With special guest star: Fanny, the Monkey-Face Girl.

Thursday, December 15, 2005

Yo Ho Ho and a Merry (Pirate) Christmas


Some people might look at our Christmas tree and say it is half empty. Other people might look at our Christmas tree and say, "Why in heck are all your ornaments on the top half of your tree?" The answer is: new kittens. Well, to be perfectly honest it is the work of just one kitten, Eustace, but for all we know, Basil might be helping out after hours.

Meet Basil and Eustace, the New Kits on The Block. Last summer we found an ad in the newspaper for free kittens, and when we called for directions the lady with four litters(!) told us we couldn’t miss the house because they were flying a pirate flag. And she was telling the truth. Naturally the two boys we picked out had to have pirate names, so the big black and white one was dubbed Eustace, The Black Monk, and the smaller grey and white one was christened Basil Ring Nose.

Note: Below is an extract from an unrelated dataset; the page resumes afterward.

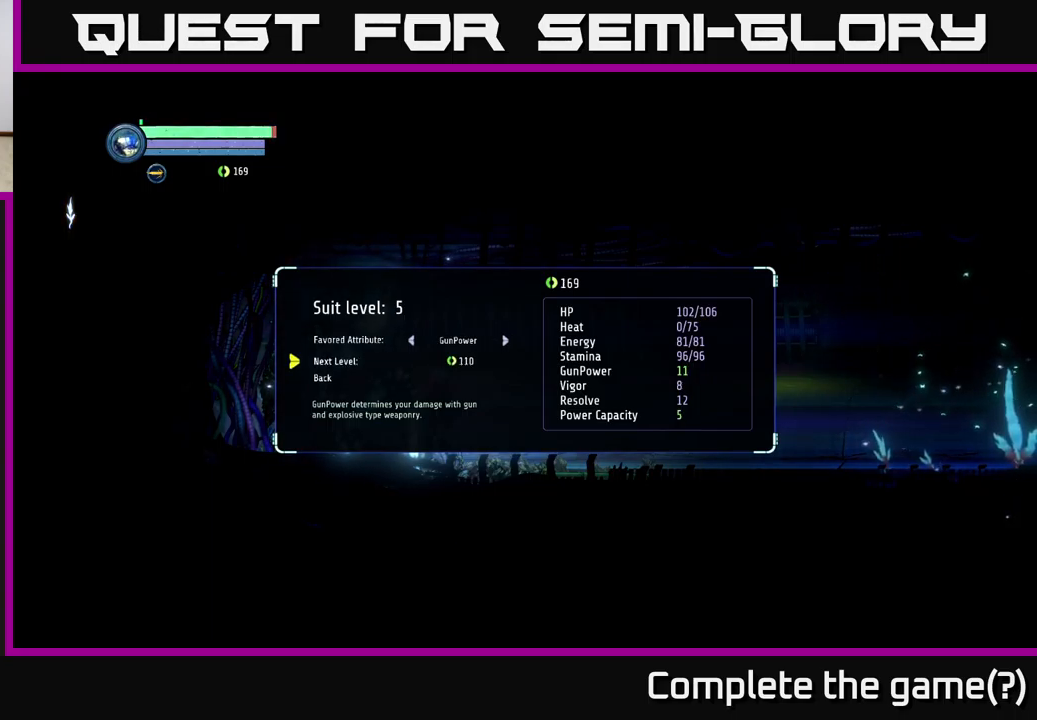
{"buttons": [], "left_stick": "left", "right_stick": "center", "events": [[67, "left_stick", "up"], [250, "left_stick", "center"], [384, "left_stick", "left"]]}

As it turns out Basil’s secret name is Danger Mouse– one look and you just know there was a mouse in the woodpile. His coat is matte grey and his face is small and pinched with a pink nose. But unlike any mouse I've ever known he has a big voice, a voice like a fishwife competing with a force 10 hurricane. Basil’s favorite activity is sitting in the middle of the kitchen and relating to everyone (within a ten block radius) the pitiful saga of "The Kitten Who Only Had Dry Food In His Bowl." He is thin and frail looking– which belies his mandatory 10 meals-a-day schedule. His most endearing habit is following me around like a puppy– napping when I nap, eating when I am eating, and climbing right up inside to see what might be available every time I open the refrigerator door.

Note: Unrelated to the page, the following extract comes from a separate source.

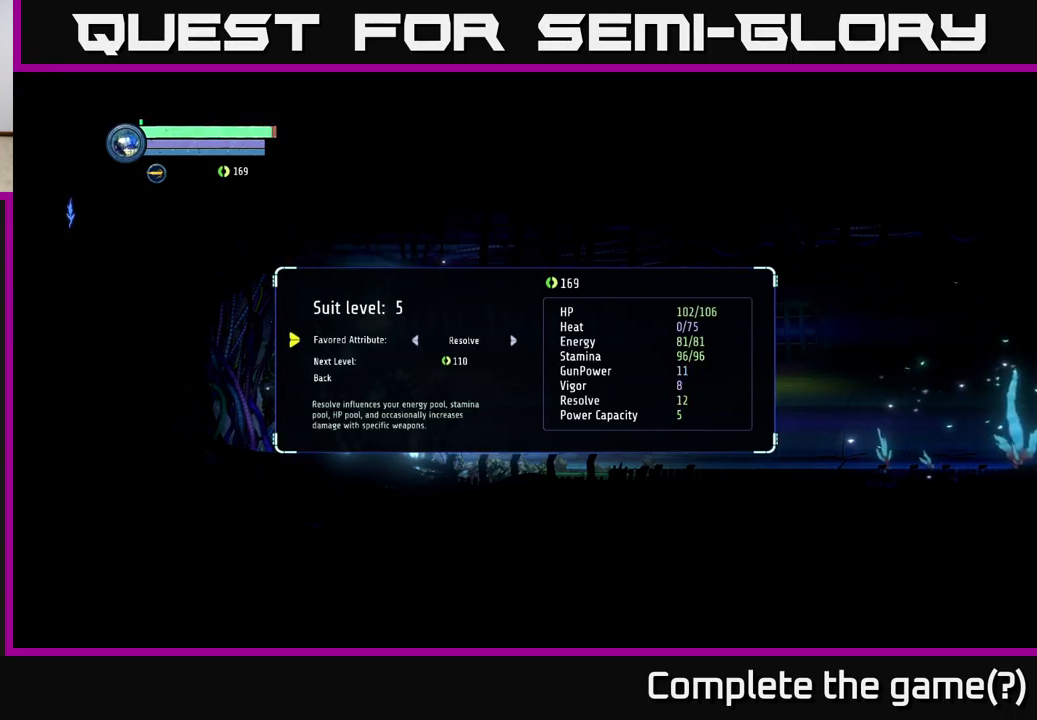
{"buttons": [], "left_stick": "center", "right_stick": "center", "events": [[67, "left_stick", "center"]]}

Eustace, on the other hand, must have an otter somewhere in his ancestry and looks like he spends his evenings giving himself VO5 hot oil treatments. He is also a chunk; solid as a cement block describes both body and mind. Once Eustace seizes on an idea, there is no way on earth of changing it. He decided shortly after moving in that people were a nuisance, the kitchen counter was his private lounge, and Fanny the bulldog’s chest hid the nipple of glory. All of us, including Fanny, have spent a lot of time trying to change his mind about these matters. Fanny thinks of kittens as more of wind-up toys than babies to be cuddled but after 5 months of persistence by Eustace, she has come to accept his nursing for up to 10 minutes at a time. Sometimes I come across them inflagranto delecto and the look on her face is priceless.

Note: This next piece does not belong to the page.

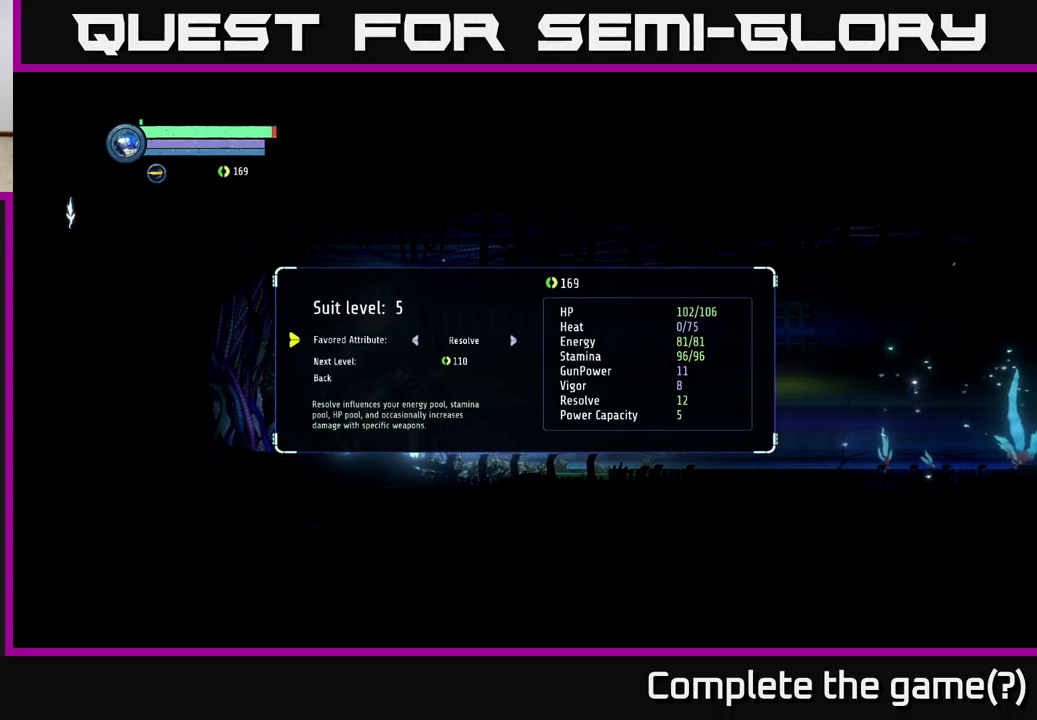
{"buttons": [], "left_stick": "center", "right_stick": "center", "events": []}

Eustace has now gotten it into his head that Christmas tree ornaments are shiny vermin that need to be destroyed. Although we keep moving them higher, he responds by standing on his tip toes and leaping higher to capture them. Once he has his prize in his mouth, he sneaks off to the kitchen to bat it around until it is broken. It takes him only a few minutes to break one before he is back harassing the tree. I’m beginning to suspect that it is his job and he is paid for each (smashed) ornament. Only 10 more days til Christmas. Just how bare will our tree be by then? Only Eustace knows.